Natural Gas Protestors Have Overstayed Their Welcome at the Redwood Inn
As I read the hysterical letters about natural gas from the tiny handful of folks I previously described as “tree-huggers,” I begin to wonder: Will my water breathe fire? Will earthquakes occur as in Texas? Will the devil demons inhabit the Finger Lakes as the backyard movie-makers suggest? As they beg for donations for their futile cause, and after intense deliberation, I have made my decision. I am one of the silent majority who will welcome the gas companies and their money to this financially depressed area. Natural gas is our present and future. It’s time to stop the time wasting effort on protests and start the welcoming committee. If you few folks who seem to show up everywhere protesting everything are still looking for something to do on a Saturday afternoon, I believe they are putting another Walmart up the road from Cayuta, so go protest that some more and leave our livelihood out of it.

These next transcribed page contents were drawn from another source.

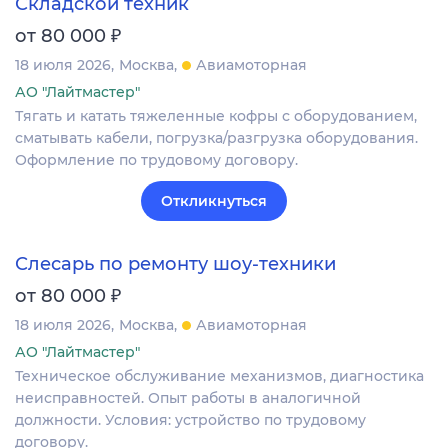
Складской техник
₽
от 80 000
18 июля 2026
Москва
Авиамоторная
АО "Лайтмастер"
Тягать и катать тяжеленные кофры с оборудованием,
сматывать кабели, погрузка/разгрузка оборудования.
Оформление по трудовому договору.
Откликнуться
Слесарь по ремонту шоу-техники
₽
от 80 000
18 июля 2026
Москва
Авиамоторная
АО "Лайтмастер"
Техническое обслуживание механизмов, диагностика
неисправностей. Опыт работы в аналогичной
должности. Условия: устройство по трудовому
договору.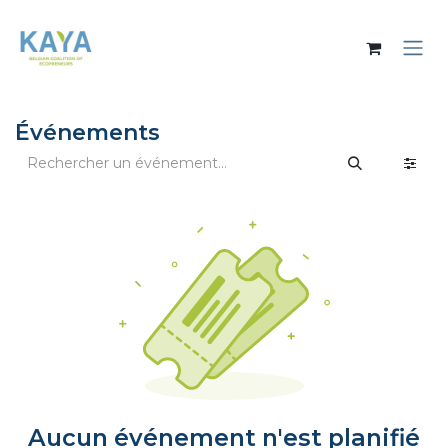
Se rendre au contenu
Événements
Aucun événement n'est planifié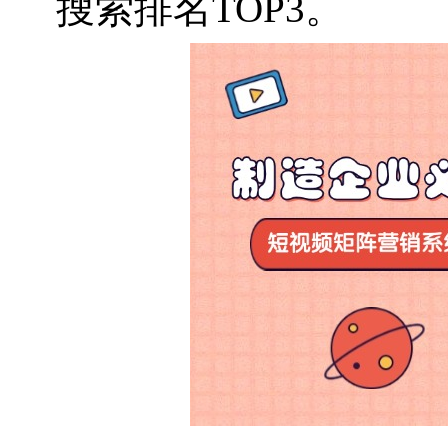
搜索排名TOP3。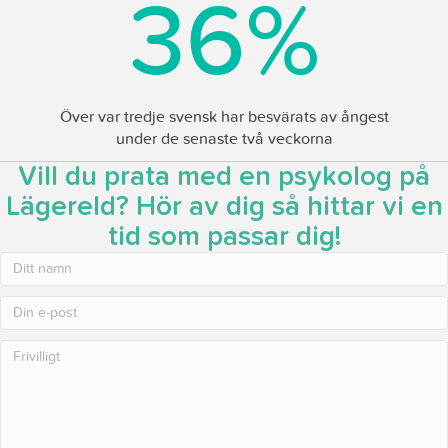
36
%
Över var tredje svensk har besvärats av ångest
under de senaste två veckorna
Vill du prata med en psykolog på
Lägereld? Hör av dig så hittar vi en
tid som passar dig!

The people who came down here to protest this development were not even from here. I saw a license plate from Vermont last Saturday when they were setting up in the parking lot next to my motel. And, the rest of them came from Ithaca to protest here in the community where I live. They have, as far as I am concerned, no business coming down here, bothering me and interfering with my property rights. If they’re not in favor of natural gas gas development and don’t like it, then they should do us all a favor and leave. Trust me, no one will protest that – no one at all.

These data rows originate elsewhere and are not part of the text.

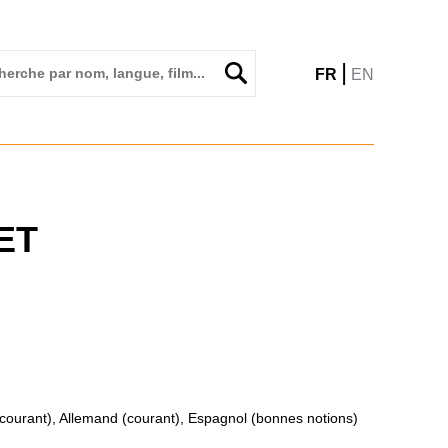
|
FR
EN
ET
(courant), Allemand (courant), Espagnol (bonnes notions)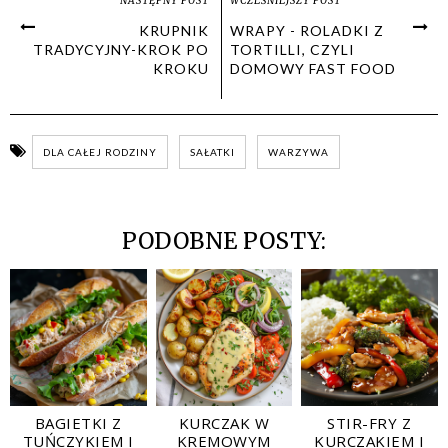
NASTĘPNY POST
WCZEŚNIEJSZY POST
KRUPNIK
WRAPY - ROLADKI Z
TRADYCYJNY-KROK PO
TORTILLI, CZYLI
KROKU
DOMOWY FAST FOOD
DLA CAŁEJ RODZINY
SAŁATKI
WARZYWA
PODOBNE POSTY:
BAGIETKI Z
KURCZAK W
STIR-FRY Z
TUŃCZYKIEM I
KREMOWYM
KURCZAKIEM I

Even if I was against natural gas development, people have to meet somewhere in the middle, but there doesn’t seem to be any spirit of compromise from the other side. We can’t keep depending on other countries for energy when we’re sitting on it right here. It’s crazy not to develop what we have. I’m 100 percent for this coming to my area. You can say all you want about the bad things but they’re few and far between, if any. I believe 75 percent of the population in this area feel the way I do – they just aren’t out making a lot of noise.

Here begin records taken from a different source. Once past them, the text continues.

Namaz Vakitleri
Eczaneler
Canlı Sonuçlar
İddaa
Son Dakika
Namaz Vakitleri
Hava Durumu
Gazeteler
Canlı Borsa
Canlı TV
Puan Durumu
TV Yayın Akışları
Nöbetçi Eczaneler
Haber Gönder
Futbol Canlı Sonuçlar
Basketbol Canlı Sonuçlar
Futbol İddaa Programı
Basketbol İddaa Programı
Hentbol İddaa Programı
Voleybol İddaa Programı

The Watkins Glen area has 5 months of good weather for tourists and then 7 months of winter. You can cut the cake any way you want it, but there is simply no business during those 7 months. I go down to Florida during those winter months, because there’s no business up here that will keep me going economically; that is, until the gas companies come, and then there will be something.
When I read some of the comments regarding your two posts on what happened with that recent protest, I had to laugh out loud. Here is one:
Frank Maines of the Redwood Inn has every right to believe what he wishes and say so, but he is hardly an objective source as he stands to profit directly from the fracking boom via filled rooms for which he can charge an exorbitant rate. Sad reality check for Mr. Maines: should New York lift its moratorium, and the boom he’s jazzed about now turn, as it will inevitably, to bust–leaving in its wake all of the erosion, blight, and joblessness that he thinks fracking is going to cure, the joke will be on him. Only worse–he will be poisoned by the very water and air he’s willing to see sacrificed for the green-backs sticking out of his fat wallet. Even worse than that: we’ll all be poisoned. – Wendy Lynne Lee, Raging Chicken Press
Wendy Lynne Lee, your sub-par observations and write-up about me mean nothing. Whenever one of you anti-development types writes something about me (this hasn’t been the first time) all I need to do is take a look at where it comes from. I’m not sure if you do, but most of your comrades use natural gas for energy in their homes (although I’m sure most live in barns, or should if they don’t want to be hypocrites). You drive cars just like the rest of us. Your lives, like the rest of ours, depend on fossil fuels for any number of items used every day, things like the computers you type on, the signs you carry and your polyester tie-die shirts. You are in need of a serious reality check. The least you could do is get the facts right and stop pretending we don’t need this energy.
I’ve owned the Redwood Inn in Cayuta, New York for 21 years. I have the motel up for sale now. After just turning 74, it’s time for me to downsize. I bought a little place in Wellsboro, Pennsylvania. There’s a ton of development over there and business is booming. That’s where I’m headed. I don’t want to look at the abandoned farms that have become the Southern Tier of New York. I’ve had enough of this bucolic poverty. Decline isn’t pretty. Prosperity is.
The one thing I hope is that someone from one of the gas companies or related businesses buys this place. I’m not here to make royalties. I just want to sell the motel. I have over three acres of nice level land here perfect for development and when it comes, I hope they put a nice big rig and well right in the front here so when all these protestors drive by they can see it and what it’s doing for the area.
This whole thing reminds me of the 1960’s when so many of the protestors didn’t actually work, unless you count protesting, in which case they had full time jobs. Last year, they had a write up in one of those Ithaca papers about a couple with a farm outside of town. They spent all their money on this natural gas protesting thing and now they’re bringing people in who stay overnight in tents to teach them how to go to development sites and protest. A couple weeks later in that same paper they had the same couple saying they were broke and begging for donations for their cause. I’ve heard some organizations pay some of these people to protest so it looks like a lot more people show up. I can’t prove it but I can see half of them don’t even know what they’re protesting.
I have a message for Wendy Lynne Lee and her friends from Bloomsburg and Ithaca. Heed my warning: if you protest and decide to park on my property again, I will not hesitate to call the police, AGAIN. People around here are tired of you coming here from all over to protest. The only thing we don’t like about the gas companies is the fact they brought people like you to our area.